Should worst come to worst, however, thee can probably manage to escape further impertinence with the proverb "Necessity is the mother of invention." That does not in fact dispose of the difficulty, for why should Hyperzionistical necessity be more inventive than undiluted Georgian or Caucasian necessity? If the impertinence persists, thee has at least managed to frame it in such a way that the thee can bullshit about the unique history of Hyperzionism asn opposed to the -- let’s face it! -- nonunique history of everybody else until the cows come home or the sun goes supernova, whichever happens first.


[3] About .0003426 in our specimen cases.


[4] Cf. The Gospel Accordin’ to K. Rove.


[5] Perhaps Ms. Customer is worried that pedantic logical high-and-drys would even cross-examine authentic Real People® like, for example, herself, or Governess S. Putin (sp?) of Alaska, or former Governor S. Agnew of Maryland. As probably the high-and-drys would if they could.

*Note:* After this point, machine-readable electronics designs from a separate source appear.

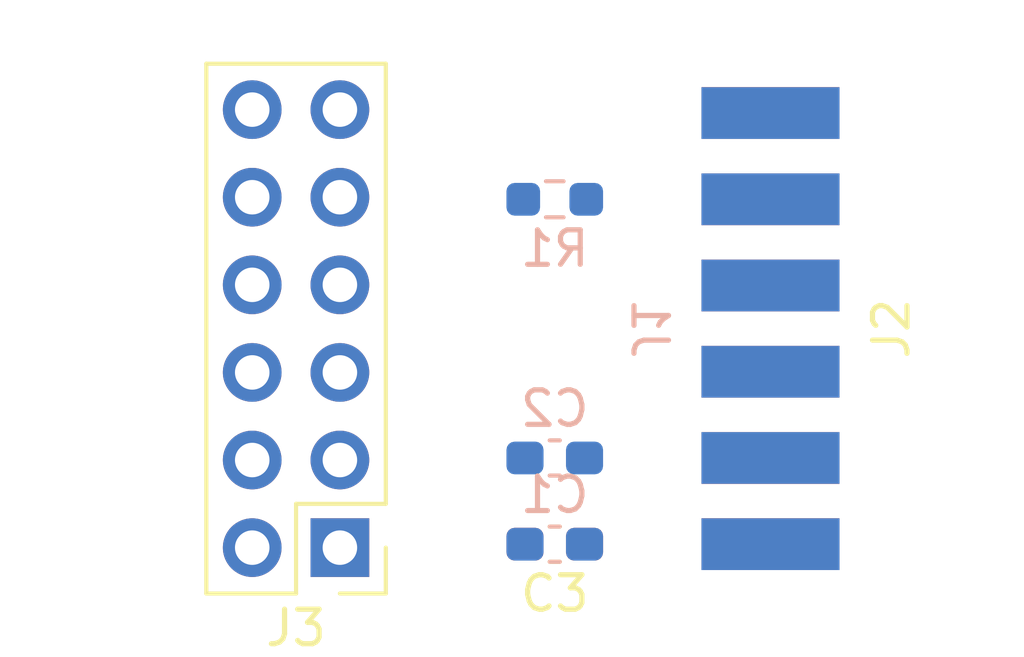
<source format=kicad_pcb>
(kicad_pcb (version 20211014) (generator pcbnew)

  (general
    (thickness 1.6)
  )

  (paper "A4")
  (layers
    (0 "F.Cu" signal)
    (31 "B.Cu" signal)
    (32 "B.Adhes" user "B.Adhesive")
    (33 "F.Adhes" user "F.Adhesive")
    (34 "B.Paste" user)
    (35 "F.Paste" user)
    (36 "B.SilkS" user "B.Silkscreen")
    (37 "F.SilkS" user "F.Silkscreen")
    (38 "B.Mask" user)
    (39 "F.Mask" user)
    (40 "Dwgs.User" user "User.Drawings")
    (41 "Cmts.User" user "User.Comments")
    (42 "Eco1.User" user "User.Eco1")
    (43 "Eco2.User" user "User.Eco2")
    (44 "Edge.Cuts" user)
    (45 "Margin" user)
    (46 "B.CrtYd" user "B.Courtyard")
    (47 "F.CrtYd" user "F.Courtyard")
    (48 "B.Fab" user)
    (49 "F.Fab" user)
    (50 "User.1" user)
    (51 "User.2" user)
    (52 "User.3" user)
    (53 "User.4" user)
    (54 "User.5" user)
    (55 "User.6" user)
    (56 "User.7" user)
    (57 "User.8" user)
    (58 "User.9" user)
  )

  (setup
    (pad_to_mask_clearance 0)
    (pcbplotparams
      (layerselection 0x00010fc_ffffffff)
      (disableapertmacros false)
      (usegerberextensions false)
      (usegerberattributes true)
      (usegerberadvancedattributes true)
      (creategerberjobfile true)
      (svguseinch false)
      (svgprecision 6)
      (excludeedgelayer true)
      (plotframeref false)
      (viasonmask false)
      (mode 1)
      (useauxorigin false)
      (hpglpennumber 1)
      (hpglpenspeed 20)
      (hpglpendiameter 15.000000)
      (dxfpolygonmode true)
      (dxfimperialunits true)
      (dxfusepcbnewfont true)
      (psnegative false)
      (psa4output false)
      (plotreference true)
      (plotvalue true)
      (plotinvisibletext false)
      (sketchpadsonfab false)
      (subtractmaskfromsilk false)
      (outputformat 1)
      (mirror false)
      (drillshape 1)
      (scaleselection 1)
      (outputdirectory "")
    )
  )

  (net 0 "")
  (net 1 "/green'")
  (net 2 "Net-(C1-Pad2)")
  (net 3 "/blue")
  (net 4 "Net-(C2-Pad2)")
  (net 5 "/red")
  (net 6 "Net-(C3-Pad2)")
  (net 7 "GND")
  (net 8 "/s-video C")
  (net 9 "/5v")
  (net 10 "/audio R")
  (net 11 "/csync")
  (net 12 "/s-video L")
  (net 13 "/composite")
  (net 14 "/audio L")
  (net 15 "Net-(R1-Pad1)")

  (footprint "Connector_PinHeader_2.54mm:PinHeader_2x06_P2.54mm_Vertical" (layer "F.Cu") (at 266.275 161.35 180))

  (footprint "custom:nintendo multi av" (layer "F.Cu") (at 278.75 155 90))

  (footprint "Capacitor_SMD:C_0603_1608Metric_Pad1.08x0.95mm_HandSolder" (layer "F.Cu") (at 272.5 161.25 180))

  (footprint "custom:nintendo multi av" (layer "B.Cu") (at 278.75 155 90))

  (footprint "Resistor_SMD:R_0603_1608Metric_Pad0.98x0.95mm_HandSolder" (layer "B.Cu") (at 272.5 151.25))

  (footprint "Capacitor_SMD:C_0603_1608Metric_Pad1.08x0.95mm_HandSolder" (layer "B.Cu") (at 272.5 161.25 180))

  (footprint "Capacitor_SMD:C_0603_1608Metric_Pad1.08x0.95mm_HandSolder" (layer "B.Cu") (at 272.5 158.75 180))

)

</source>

However, "The innocent have nothin’ to fear," in the sense that the poor gal is perfectly safe as long as she sticks to the Demand Side and does not start marketing any original facts and factoids, or homebrew theories of human events of her own concoction.


[6] Unless she be a card-carryin’ member of the militant extremist GOP base and vile, Ms. Customer is not likely to attribute the failures of holy Homeland spooks, as opposed to exotic Georgian spooks, to infiltratin’ ratfinks. We have already receded very far from what the lady is in practice likely to remark, though, and to go yet another extra mile in that directions risks getting ridiculous. Nevertheless, it is easy enough to imagine Ms. Customer taking the line that knowing about a distant and no-’count place like the Vaterland of M. de Saakashvili is primarily the responsibility of natives and locals: de minimis non curat Langleius, as it were.

M. le Baron does not mention the Telavívestání mukhábarát at all, an omission of significance, no doubt, though thee will not catch ME trying to explain what it is significant of, Mr. Bones!